Por un tiempo nos alivia creer saber lo que debemos hacer, lo que está bien y está mal. Parece, sin embargo, que ha comenzado ya un nuevo desencanto con estas teologías posmodernas de lo políticamente correcto. El peligro es que lo que queda al otro lado, el neofascismo capitalista, es aún peor. Baldwin molería a palos a ambos bandos, sin equidistancias, porque no lo son, pero liquidando toda forma de moralina.

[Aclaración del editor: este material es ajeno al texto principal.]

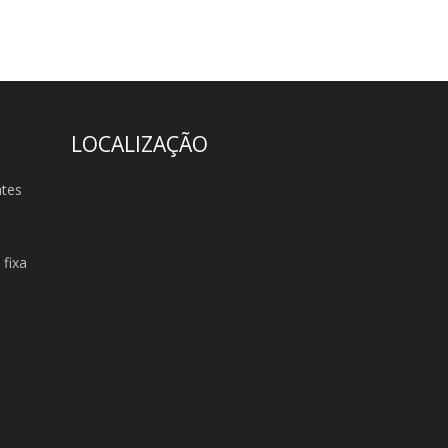
LOCALIZAÇÃO
ntes
fixa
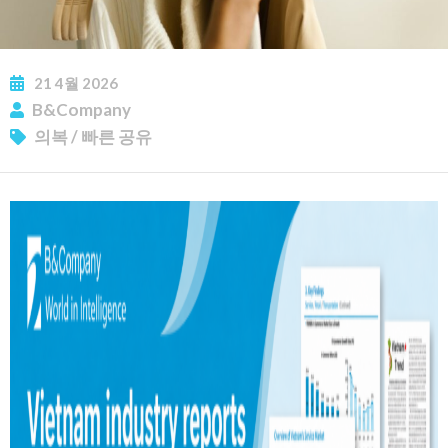
뉴스레터 구독
21
4월
2026
B&Company
의복
/
빠른 공유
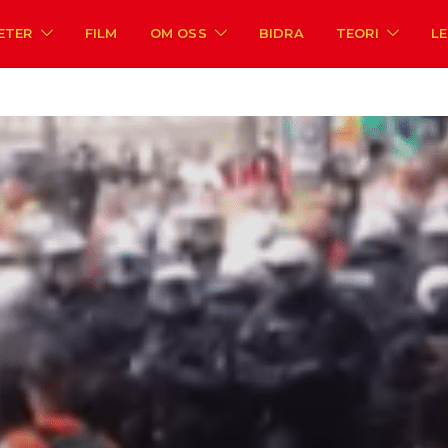
ETER
FILM
OM OSS
BIDRA
TEORI
L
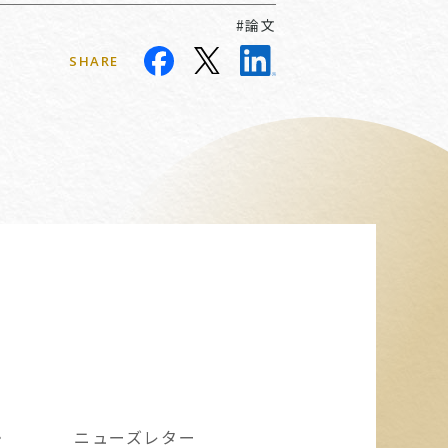
#論文
SHARE
・
ニューズレター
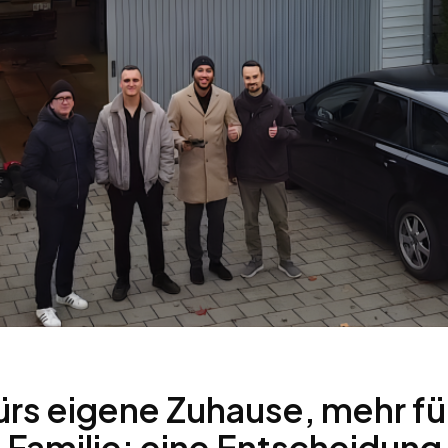
ürs eigene Zuhause, mehr fü
 Familie: eine Entscheidung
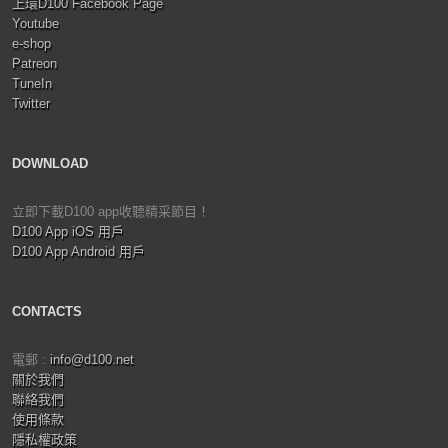
上環D100 Facebook Page
Youtube
e-shop
Patreon
TuneIn
Twitter
DOWNLOAD
立即下載D100 app收聽精采節目！
D100 App iOS 用戶
D100 App Android 用戶
CONTACTS
電郵 :
info@d100.net
關於我們
聯絡我們
使用條款
隱私權政策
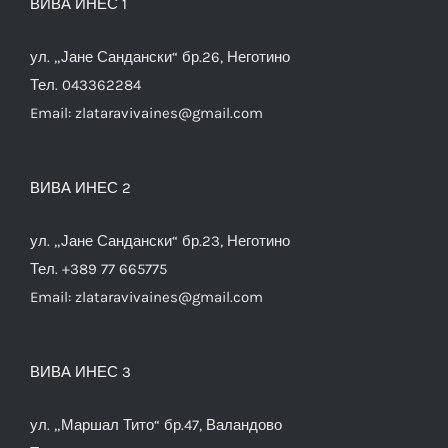
ВИВА ИНЕС 1
ул. „Јане Сандански“ бр.26, Неготино
Тел. 043362284
Email:
zlataravivaines@gmail.com
ВИВА ИНЕС 2
ул. „Јане Сандански“ бр.23, Неготино
Тел. +389 77 665775
Email:
zlataravivaines@gmail.com
ВИВА ИНЕС 3
ул. „Маршал Тито“ бр.47, Валандово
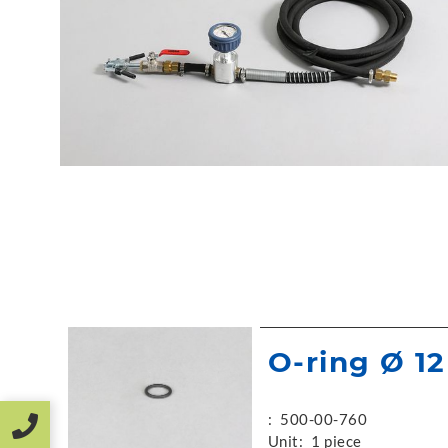
O-ring Ø 1
:
500-00-760
Unit:
1 piece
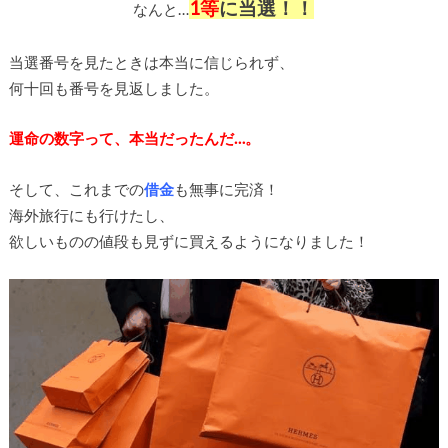
1等
に当選！！
なんと…
当選番号を見たときは本当に信じられず、
何十回も番号を見返しました。
運命の数字って、本当だったんだ…。
そして、これまでの
借金
も無事に完済！
海外旅行にも行けたし、
欲しいものの値段も見ずに買えるようになりました！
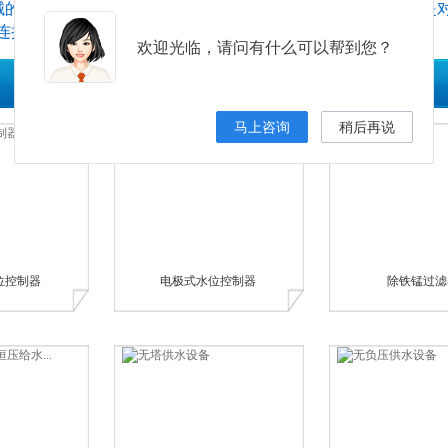
连接方式，机械式的连接比较适合使用所有的管材，特别是对
连接方式。
欢迎光临，请问有什么可以帮到您？
马上咨询
稍后再说
位控制器
电极式水位控制器
除铁锰过滤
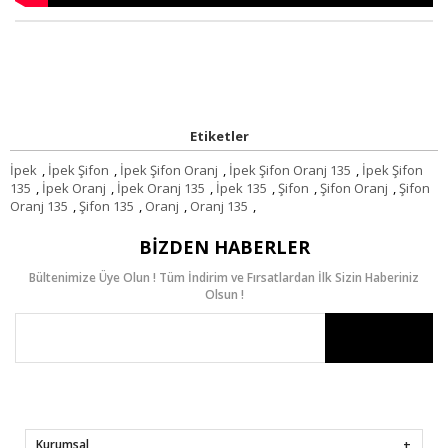
Etiketler
İpek
,
İpek Şifon
,
İpek Şifon Oranj
,
İpek Şifon Oranj 135
,
İpek Şifon
135
,
İpek Oranj
,
İpek Oranj 135
,
İpek 135
,
Şifon
,
Şifon Oranj
,
Şifon
Oranj 135
,
Şifon 135
,
Oranj
,
Oranj 135
,
BIZDEN HABERLER
Bültenimize Üye Olun ! Tüm İndirim ve Fırsatlardan İlk Sizin Haberiniz
Olsun !
Kurumsal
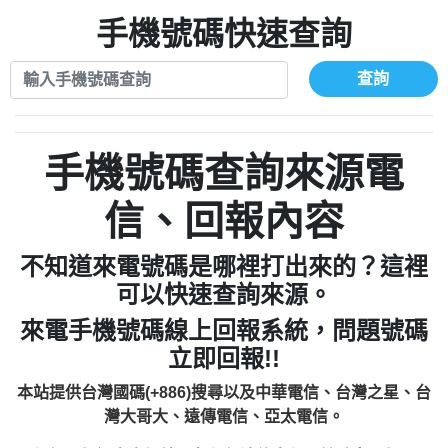
xwuyzefpksflsdeeizxf【dkrpevvehv回報】
0963566113：宅急便物流【匿名回報】
0910303219：拖欠工程款【匿名回報】
手機號碼快速查詢
0981696253：借貸廣告【匿名回報】
0972131993：裕隆新鑫借貸【匿名回報】
0910303219：拖欠工程款【匿名回報】
0972131993：裕隆新鑫借貸【匿名回報】
0910303219：拖欠工程款【匿名回報】
查詢
0982084260：汽機車貸款【匿名回報】
0972131993：裕隆新鑫借貸【匿名回報】
0277427050：接聽音樂.【匿名回報】
0972131993：裕隆新鑫借貸【匿名回報】
0910303219：拖欠工程款，大家要小心
0982084260：汽機車貸款【匿名回報】
手機號碼查詢來源電
【黃俊霖回報】
0277427050：接聽音樂.【匿名回報】
0910303219：拖欠工程款，大家要小心
信、回報內容
【黃俊霖回報】
不知道來電號碼是哪裡打出來的？這裡
可以快速查詢來源。
來電手機號碼線上回報系統，問題號碼
立即回報!!
本站提供台灣國碼(+886)搜尋以及中華電信、台灣之星、台
灣大哥大、遠傳電信、亞太電信。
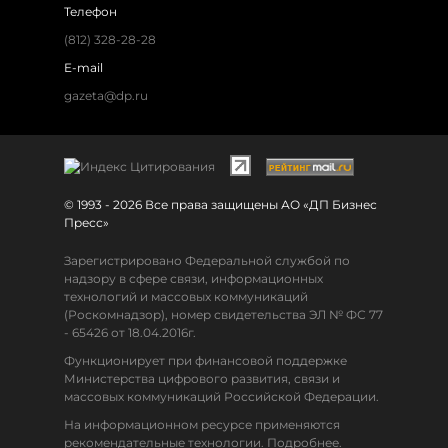
Телефон
(812) 328-28-28
E-mail
gazeta@dp.ru
© 1993 - 2026 Все права защищены АО «ДП Бизнес
Пресс»
Зарегистрировано Федеральной службой по
надзору в сфере связи, информационных
технологий и массовых коммуникаций
(Роскомнадзор), номер свидетельства ЭЛ № ФС 77
- 65426 от 18.04.2016г.
Функционирует при финансовой поддержке
Министерства цифрового развития, связи и
массовых коммуникаций Российской Федерации.
На информационном ресурсе применяются
рекомендательные технологии. Подробнее.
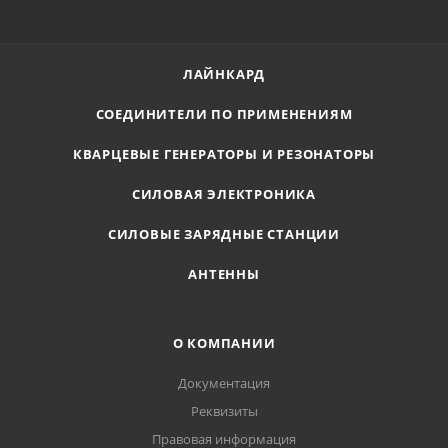
ЛАЙНКАРД
СОЕДИНИТЕЛИ ПО ПРИМЕНЕНИЯМ
КВАРЦЕВЫЕ ГЕНЕРАТОРЫ И РЕЗОНАТОРЫ
СИЛОВАЯ ЭЛЕКТРОНИКА
СИЛОВЫЕ ЗАРЯДНЫЕ СТАНЦИИ
АНТЕННЫ
О КОМПАНИИ
Документация
Реквизиты
Правовая информация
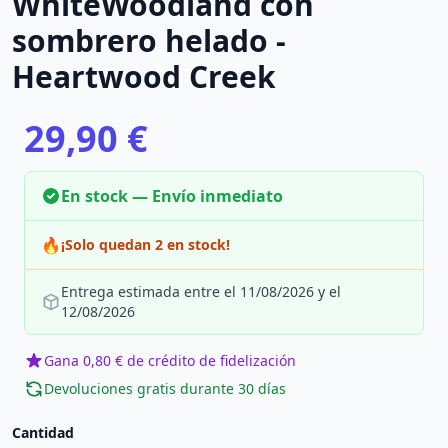
WhiteWoodland con
sombrero helado -
Heartwood Creek
29,90 €
En stock — Envío inmediato
🔥
¡Solo quedan 2 en stock!
Entrega estimada entre el 11/08/2026 y el
12/08/2026
Gana 0,80 € de crédito de fidelización
Devoluciones gratis durante 30 días
Cantidad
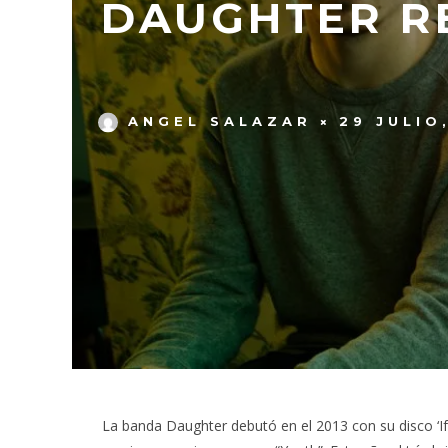
DAUGHTER R
ANGEL SALAZAR
29 JULIO
La banda Daughter debutó en el 2013 con su disco ‘If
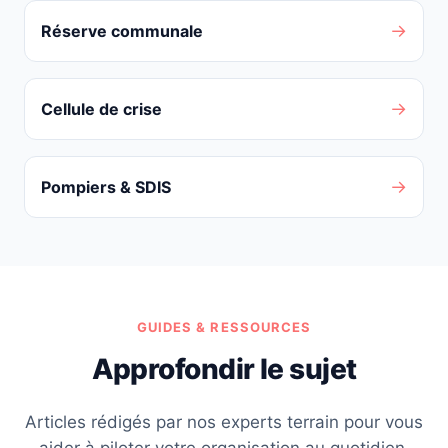
→
Réserve communale
→
Cellule de crise
→
Pompiers & SDIS
GUIDES & RESSOURCES
Approfondir le sujet
Articles rédigés par nos experts terrain pour vous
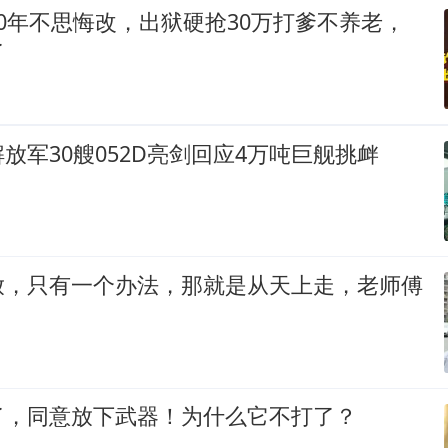
0年不思悔改，出狱硬抢30万打爹不养老，
了
放军30艘052D亮剑回应4万吨巨舰挑衅
放，只有一个办法，那就是从天上走，老师傅
了，同意放下武器！为什么它不打了？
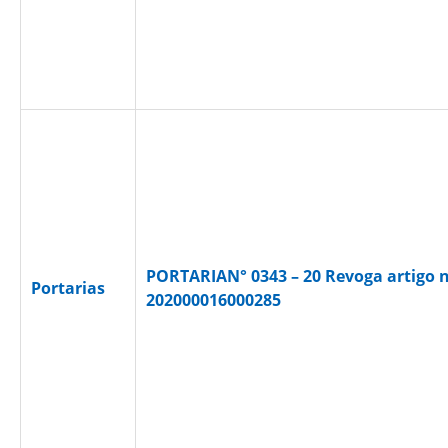
PORTARIAN° 0343 – 20 Revoga artigo n
Portarias
202000016000285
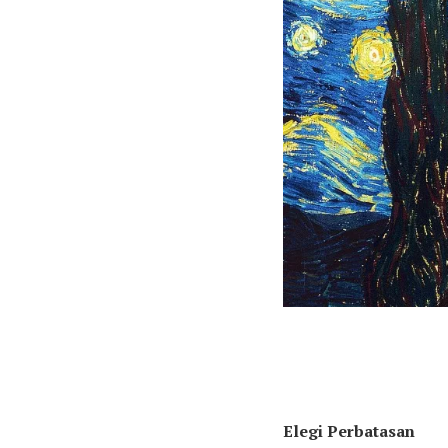
Elegi Perbatasan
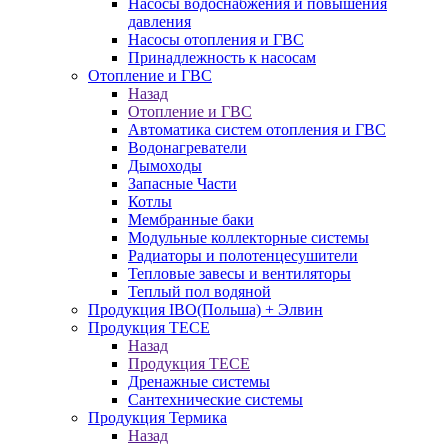
Насосы водоснабжения и повышения
давления
Насосы отопления и ГВС
Принадлежность к насосам
Отопление и ГВС
Назад
Отопление и ГВС
Автоматика систем отопления и ГВС
Водонагреватели
Дымоходы
Запасные Части
Котлы
Мембранные баки
Модульные коллекторные системы
Радиаторы и полотенцесушители
Тепловые завесы и вентиляторы
Теплый пол водяной
Продукция IBO(Польша) + Элвин
Продукция TECE
Назад
Продукция TECE
Дренажные системы
Сантехнические системы
Продукция Термика
Назад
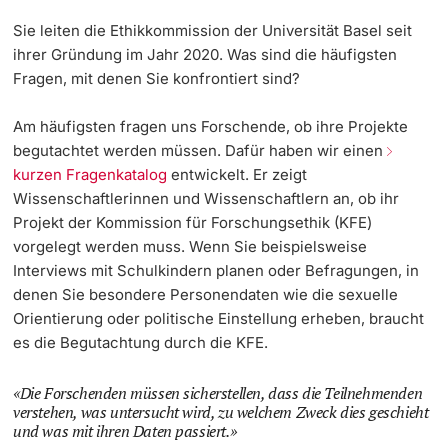
Sie leiten die Ethikkommission der Universität Basel seit
ihrer Gründung im Jahr 2020. Was sind die häufigsten
Fragen, mit denen Sie konfrontiert sind?
Am häufigsten fragen uns Forschende, ob ihre Projekte
begutachtet werden müssen. Dafür haben wir einen
kurzen Fragenkatalog
entwickelt. Er zeigt
Wissenschaftlerinnen und Wissenschaftlern an, ob ihr
Projekt der Kommission für Forschungsethik (KFE)
vorgelegt werden muss. Wenn Sie beispielsweise
Interviews mit Schulkindern planen oder Befragungen, in
denen Sie besondere Personendaten wie die sexuelle
Orientierung oder politische Einstellung erheben, braucht
es die Begutachtung durch die KFE.
Die Forschenden müssen sicherstellen, dass die Teilnehmenden
verstehen, was untersucht wird, zu welchem Zweck dies geschieht
und was mit ihren Daten passiert.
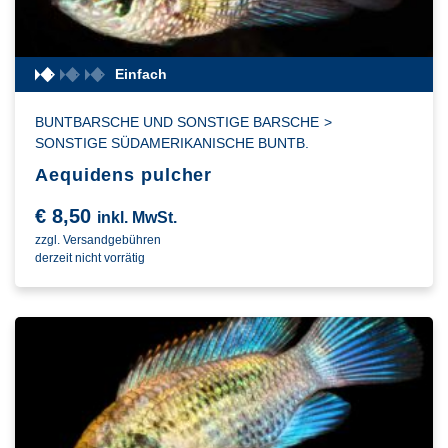
Einfach
BUNTBARSCHE UND SONSTIGE BARSCHE
>
SONSTIGE SÜDAMERIKANISCHE BUNTB.
Aequidens pulcher
€
8,50
inkl. MwSt.
zzgl. Versandgebühren
derzeit nicht vorrätig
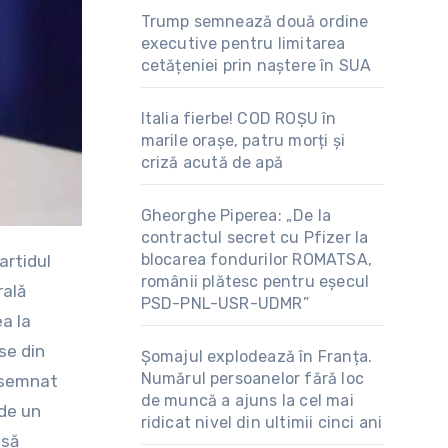
Trump semnează două ordine
executive pentru limitarea
cetățeniei prin naștere în SUA
Italia fierbe! COD ROȘU în
marile orașe, patru morți și
criză acută de apă
Gheorghe Piperea: „De la
contractul secret cu Pfizer la
blocarea fondurilor ROMATSA,
românii plătesc pentru eșecul
rală
PSD-PNL-USR-UDMR”
a la
se din
Șomajul explodează în Franța.
Numărul persoanelor fără loc
desemnat
de muncă a ajuns la cel mai
 de un
ridicat nivel din ultimii cinci ani
nsă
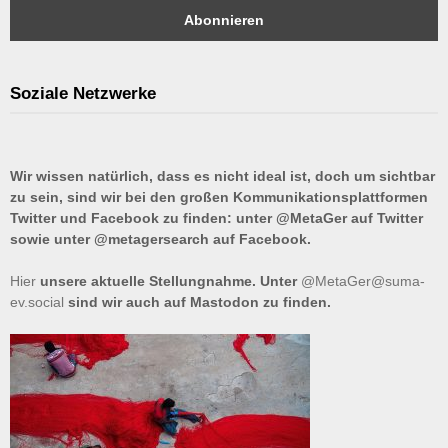
Soziale Netzwerke
Wir wissen natürlich, dass es nicht ideal ist, doch um sichtbar
zu sein, sind wir bei den großen Kommunikationsplattformen
Twitter und Facebook zu finden: unter @MetaGer auf Twitter
sowie unter @metagersearch auf Facebook.
Hier
unsere aktuelle Stellungnahme. Unter
@MetaGer@suma-
ev.social
sind wir auch auf Mastodon zu finden.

Por eso hay reediciones, rescates heroicos de clásicos olvidados, apuestas arriesgadas de pequeñas editoriales salvajes y valientes, como es el caso de Tres Puntos Ediciones, y su publicación de Otro país (por primera vez publicada íntegramente en España), que tienen una relevancia para el panorama social, cultural y político, mucho mayor que la última ocurrencia del intelectual francés de moda. Y si no sabemos atender estos terremotos menores, microsismos de profundo calado, igual no hemos entendido nada.
Por eso Otro país es una novela fundamental para pensar el siglo XXI y su problema moral, sea cual sea la realidad personal, sexual, racial, nacional del lector, para reflexionar sobre nuestro gran tema: la imposibilidad de una Verdad en el mundo de la diversidad, lo cual nos obliga a reflexionar y trabajar más aún sobre el problema de lo moral, la tolerancia y la diferencia.
Baldwin, negro, homosexual y amigo de tres líderes activistas por los derechos civiles asesinados, decide afrontar el problema de la violencia racial sin articular diferencias cualitativas entre los “unos” y los “otros”, entre “buenos” y “malos”. Y haciendo eso construye una de las grandes novelas sobre la diferencia y la violencia, temas universales y eternos. Algo así como un ensayo narrativo sobre el aforismo nietzscheano: “el otro del otro soy yo”.
Ha muerto la verdad, queda la violencia, ¿ahora qué hacemos?
Pensar, imaginar, construir otro país.